Martha's Murmurings

Musings on the human condition from a woman's perspective…

Reflecting the Reflecting Pool…

Reflections
Thoughts on Narcissus and our humanity

They lay my babe, quiet, his skin still red and white and mottled from being cut from my womb. Roughly scrubbed. Eyes screwed up tight against the world.  They lay my babe into my arms.  I looked deeply upon his perfection, and I felt anchored, whole, real.  “I am” because “You are.”

Our children are the reflecting pool God gives us to see ourselves, if we are brave enough to look.

But we are foolish, and fragile, and made of this earth.  We are human, and we fell.  And we seek to be anchored in our reality in easier ways than through the love of another, the creation of a child, the work of raising a hu’man.  So…

I stare at a picture of myself.  Someone has managed a picture of me.  I dislike images of myself, and yet it’s hard to look away.  “I am” present, real, and reflected on this little electronic device. 

But what am I?  My own “I am” is not Christ’s.  When He uttered those words, “I am,” that was wholly all, infinitely here. Infinitely present. With us in all ways, seen and unseen.  What am I, and what are you? What are any of us when we seek to anchor ourselves? To see ourselves? When we introspect.

Our society provides us with a million reflecting pools.  We have all become Narcissus.  We seek to establish our presence in the world through images that please and flatter our own egos, our own pride.  Innocently seeking the approval and applause of an unseen audience of others, who are in turn seeking their own acknowledgement of their “I am.”

The reflecting pools that God has given us require effort, are sometimes showing us angles we wish not to see.  God gives us our children. He gives us our elders. He gives us the trust of animals. The care of this earth. Who we are is reflected in how we care, how we love, how we humble ourselves before Him and all He has created. 

But.  That’s difficult. That is hard. It’s easier and more gratifying in the moment to see ourselves in a flattering light. To disappear into our screens. To forget our children, and provide them with their own reflecting pools and teach them to become self absorbed.  And when, (there is always a when) our conscience mutters to us that it’s not right to see our own children so absorbed in the study of themselves, we point and we blame, but we never take a moment to recognize that Child is our own reflection showing us what we must do to improve. What we have become.

We are all of us Narcissus. Those who would shout, “I am not!
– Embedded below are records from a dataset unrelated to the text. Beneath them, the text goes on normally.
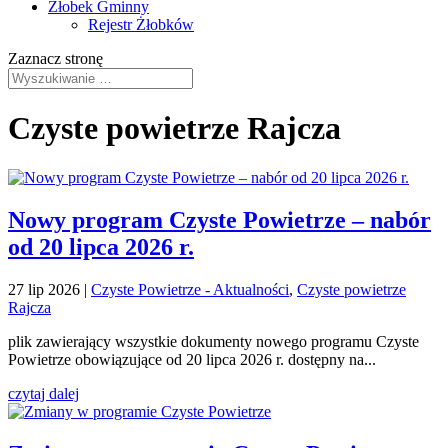
Żłobek Gminny
Rejestr Żłobków
Zaznacz stronę
Czyste powietrze Rajcza
Nowy program Czyste Powietrze – nabór
od 20 lipca 2026 r.
27 lip 2026
|
Czyste Powietrze - Aktualności
,
Czyste powietrze
Rajcza
plik zawierający wszystkie dokumenty nowego programu Czyste
Powietrze obowiązujące od 20 lipca 2026 r. dostępny na...
czytaj dalej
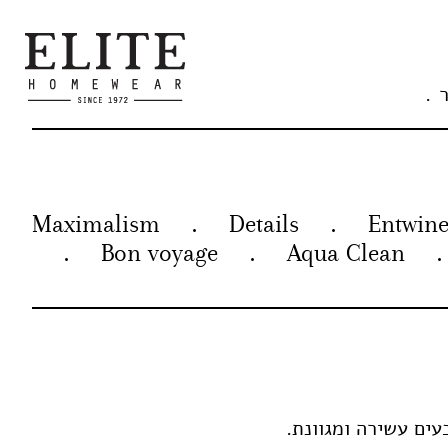
Maximalism
Details
Entwin
Bon voyage
Aqua Clean
ים עשירה ומגוונת.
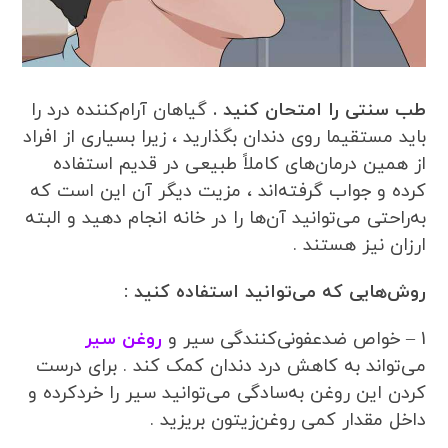
طب سنتی را امتحان کنید .
گیاهان آرام‌کننده درد را
باید مستقیما روی دندان بگذارید ، زیرا بسیاری از افراد
از همین درمان‌های کاملاً طبیعی در قدیم استفاده
کرده‌ و جواب گرفته‌اند ، مزیت دیگر آن این است که
به‌راحتی می‌توانید آن‌ها را در خانه انجام دهید و البته
ارزان نیز هستند .
روش‌هایی که می‌توانید استفاده کنید :
1 – خواص ضدعفونی‌کنندگی سیر و
روغن سیر
می‌تواند به کاهش درد دندان کمک کند . برای درست
کردن این روغن به‌سادگی می‌توانید سیر را خردکرده و
داخل مقدار کمی روغن‌زیتون بریزید .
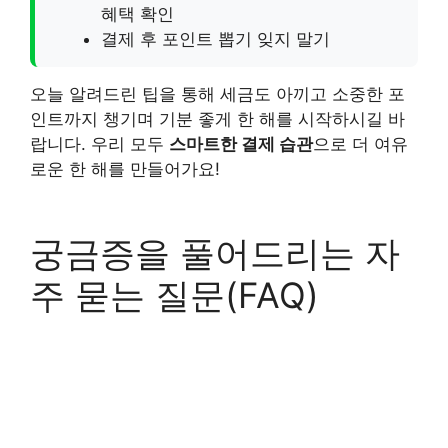
혜택 확인
결제 후 포인트 뽑기 잊지 말기
오늘 알려드린 팁을 통해 세금도 아끼고 소중한 포
인트까지 챙기며 기분 좋게 한 해를 시작하시길 바
랍니다. 우리 모두
스마트한 결제 습관
으로 더 여유
로운 한 해를 만들어가요!
궁금증을 풀어드리는 자
주 묻는 질문(FAQ)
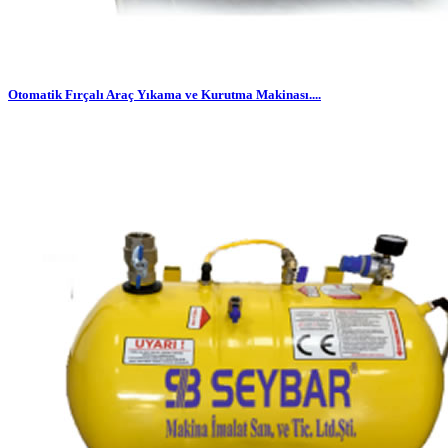
Otomatik Fırçalı Araç Yıkama ve Kurutma Makinası....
Look at my good deeds. Look at all I do for others!” and then list those good deeds, filming themselves helping the homeless; filming themselves nurturing the hungry, the despondent, the ill, are still only seeking to satiate the gnawing hunger inside their bones to feel that anchor. To know that They Are. 

Have we so forgotten that God sees us all? He sees us with our downturned faces. He sees us staring and starting hungrily into our own reflections.  Jesus warned us of this.  That we are not seeing, truly, as God would have us, that we are not seeing with love; we see with judgement, we see for self enhancement, entitlement and pride. 

The whisper of the Devil is forever in our ears, and we have built a world where the echo of his voice hollows us out; empties us from the fulfillment that God can provide. 

When we delve into our reflecting pool, can we find God there?  How to escape the comfortable labyrinth we have built that keeps us hungry; ravenous for more evidence that We Are?  Perhaps.  Perhaps we should take time to look into the face of others.  Take time to look in wonder and awe at all of God’s creations.  Touch and feel and live and love without our handheld devices, our reflecting pools, to take pictures, to imprison our selves into the sticky resin of our ego.